• _What is needed_: It would help if you retyped the data exactly, leaving out the pictures.

Collected data entries
========

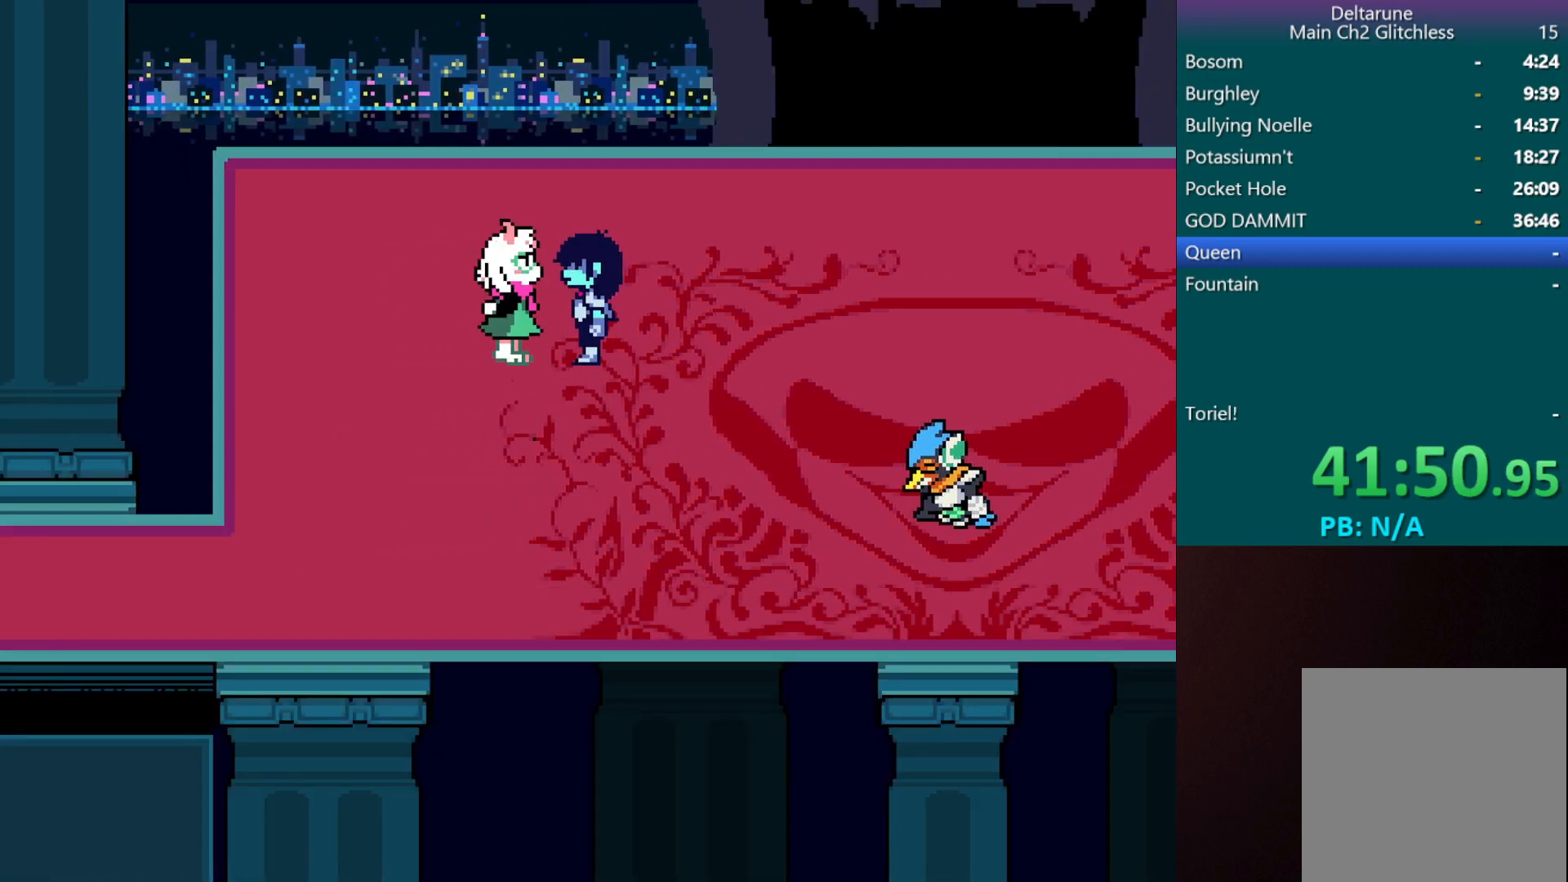
{"keys": ["c", "right", "x"], "events": []}
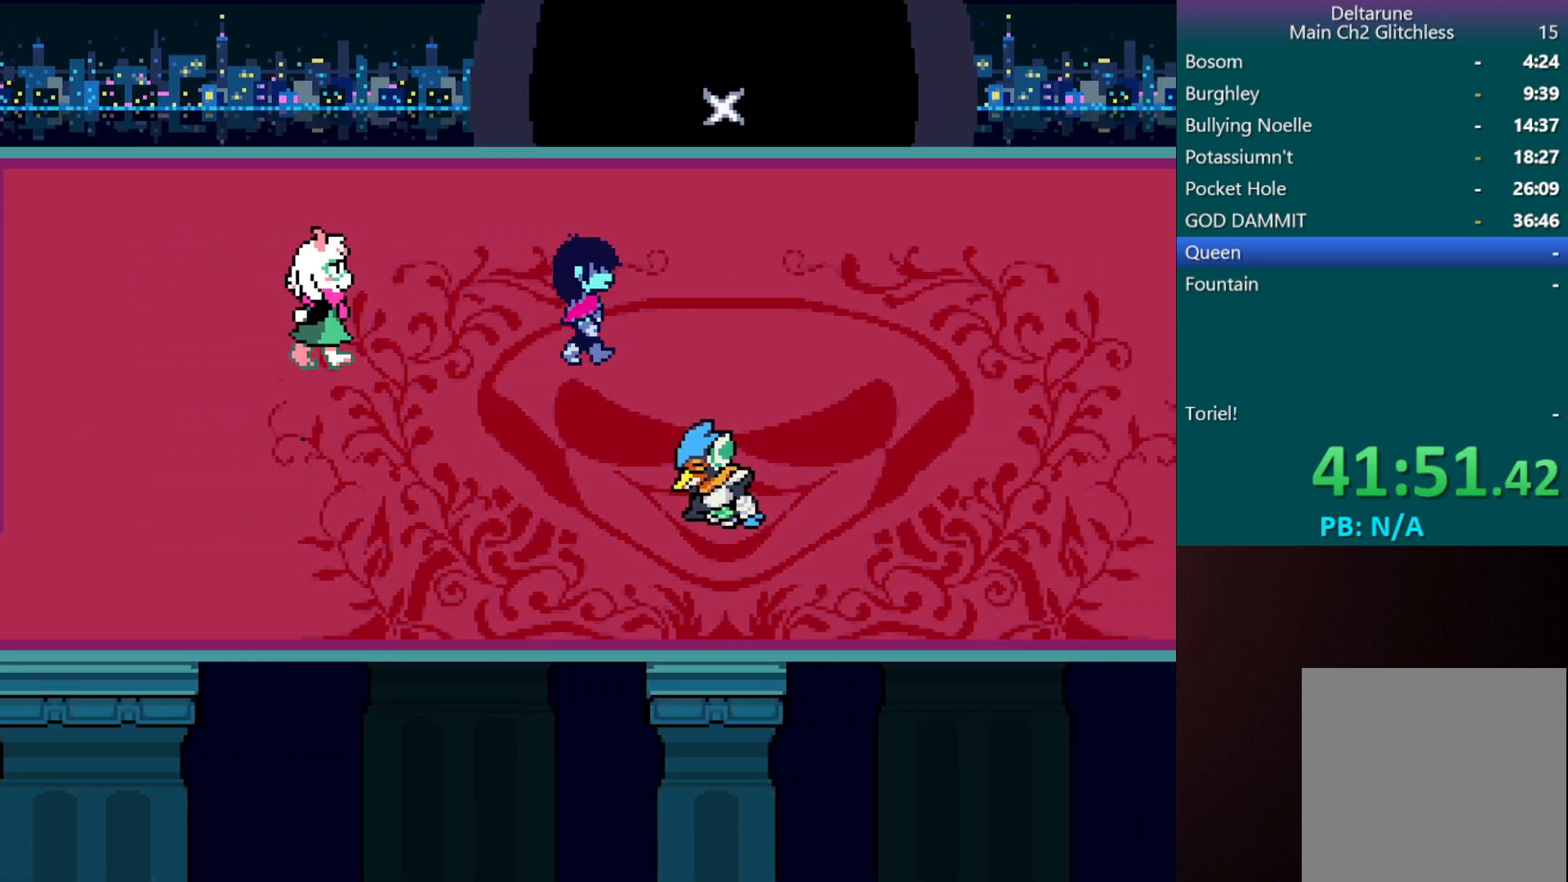
{"keys": ["c", "right", "x"], "events": []}
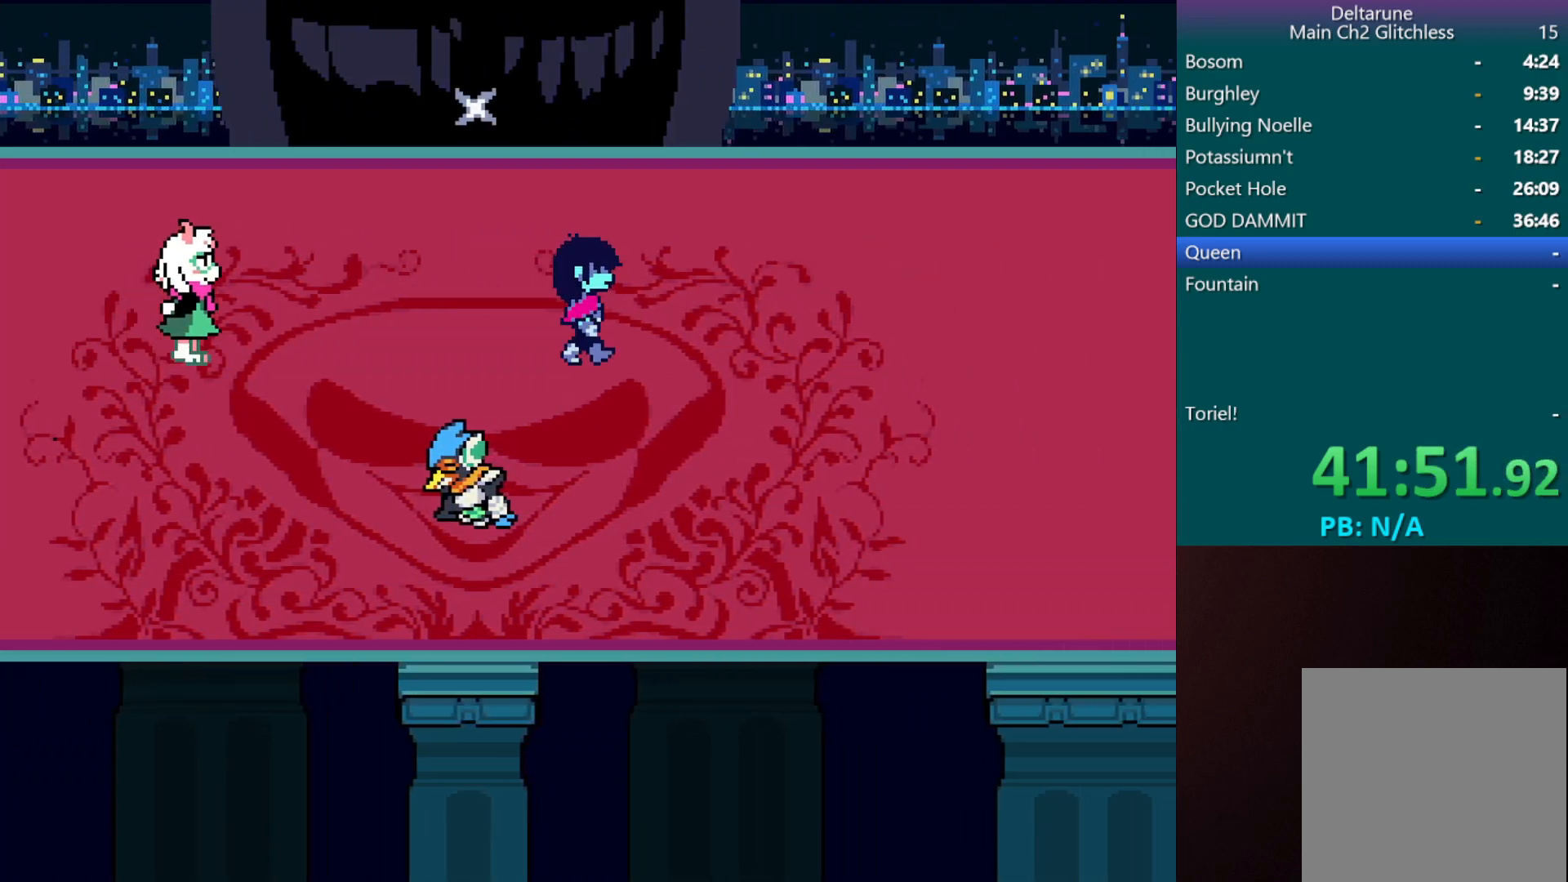
{"keys": ["c", "right", "x"], "events": [[67, "down", "down"], [283, "down", "up"]]}
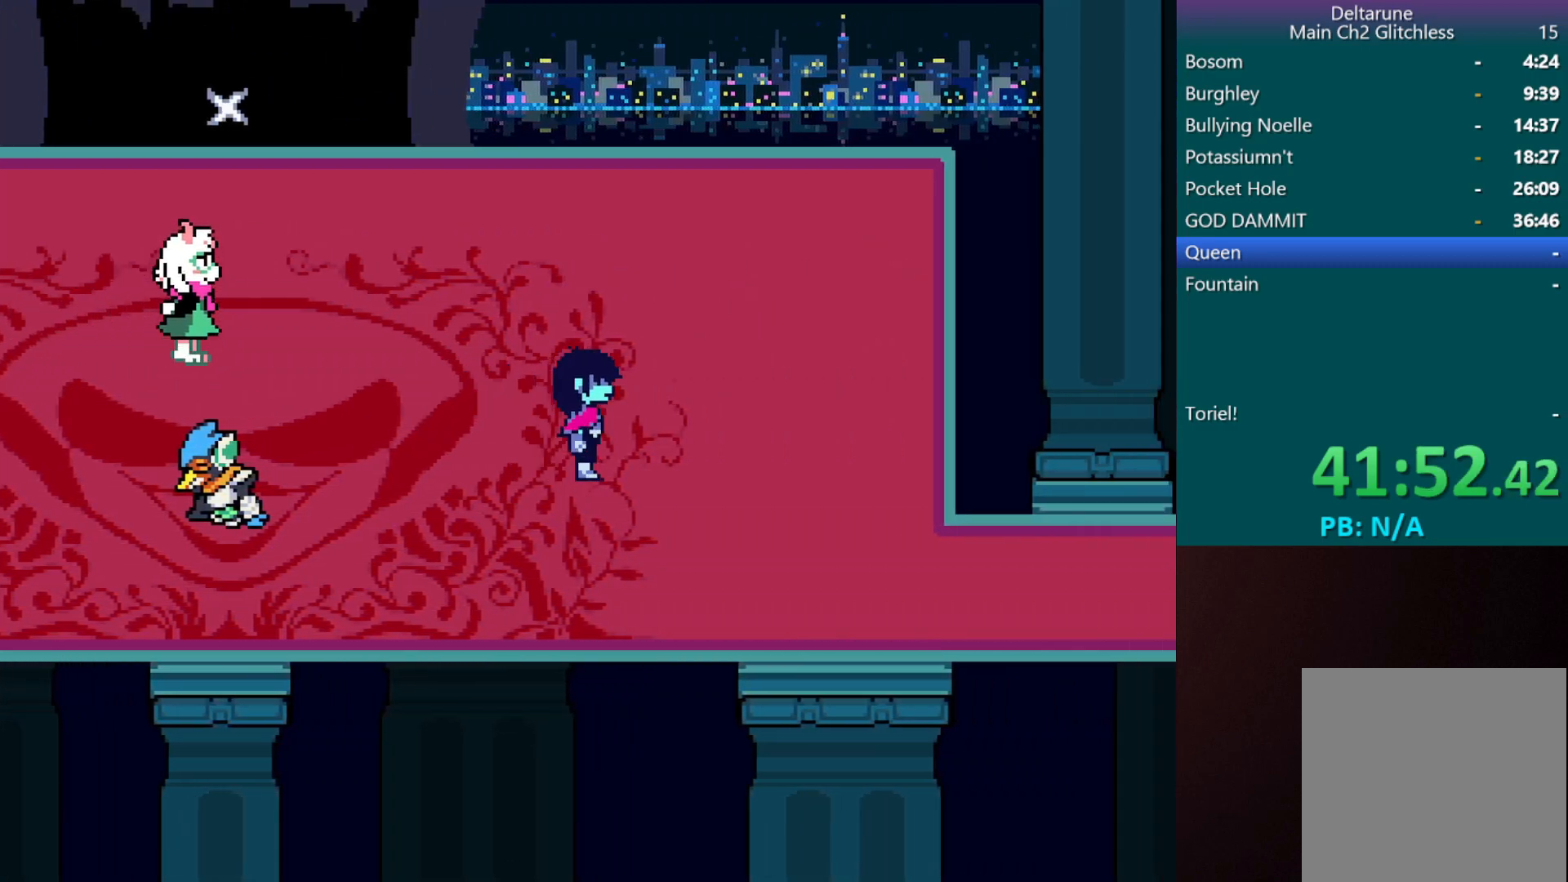
{"keys": ["c", "right", "x"], "events": [[33, "down", "down"], [167, "down", "up"], [400, "down", "down"], [500, "down", "up"]]}
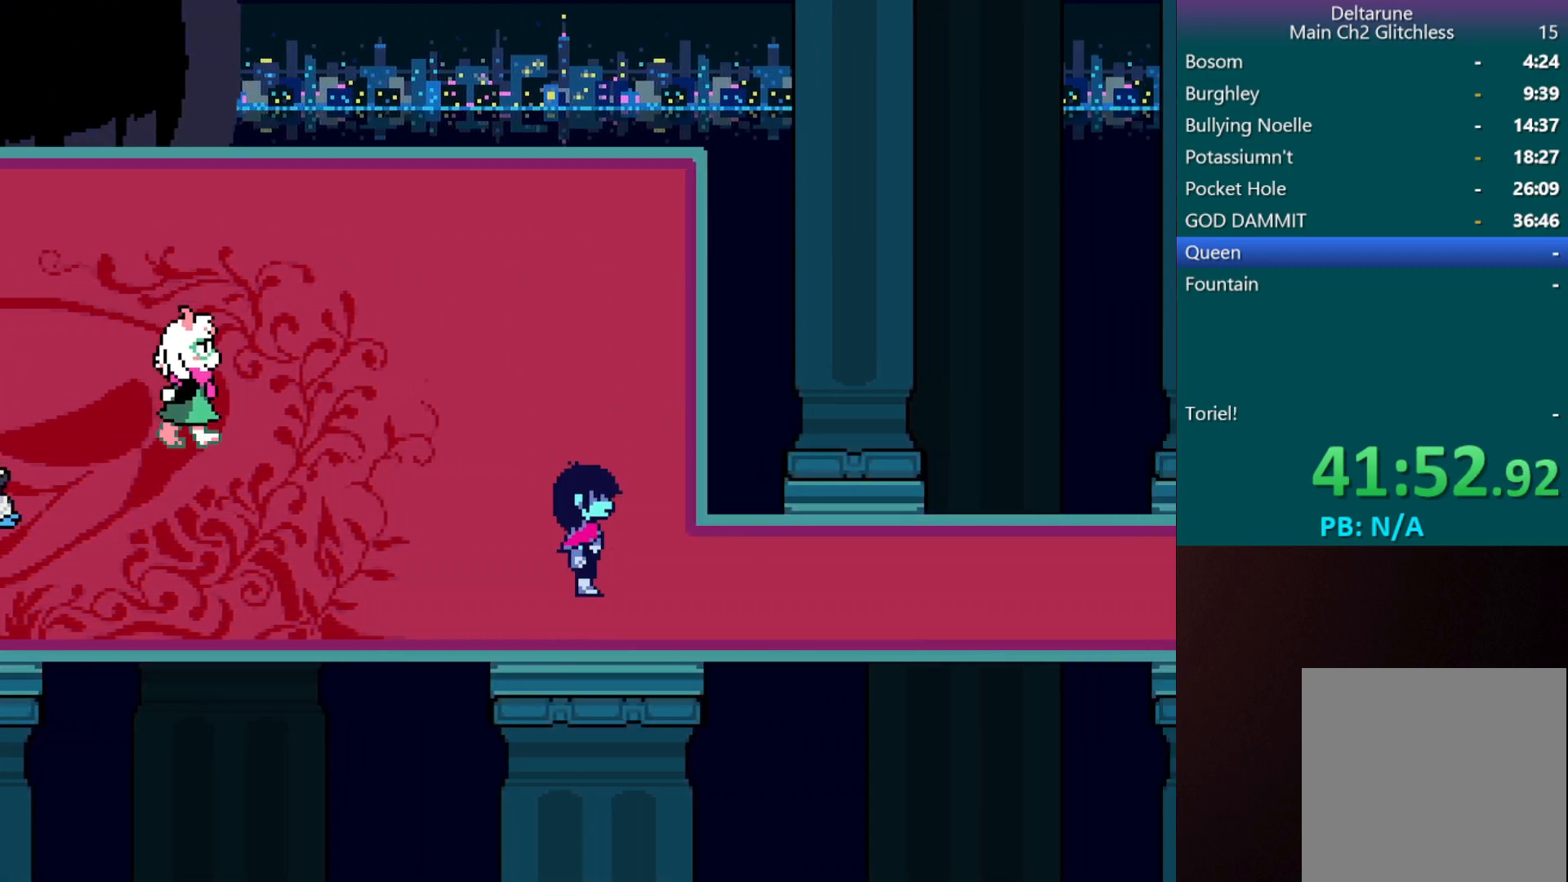
{"keys": ["c", "right", "x"], "events": []}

========

• _Task response_:
{"keys": ["c", "right", "x"], "events": []}
{"keys": ["c", "right", "x"], "events": []}
{"keys": ["c", "right", "x"], "events": [[67, "down", "down"], [283, "down", "up"]]}
{"keys": ["c", "right", "x"], "events": [[33, "down", "down"], [167, "down", "up"], [400, "down", "down"], [500, "down", "up"]]}
{"keys": ["c", "right", "x"], "events": []}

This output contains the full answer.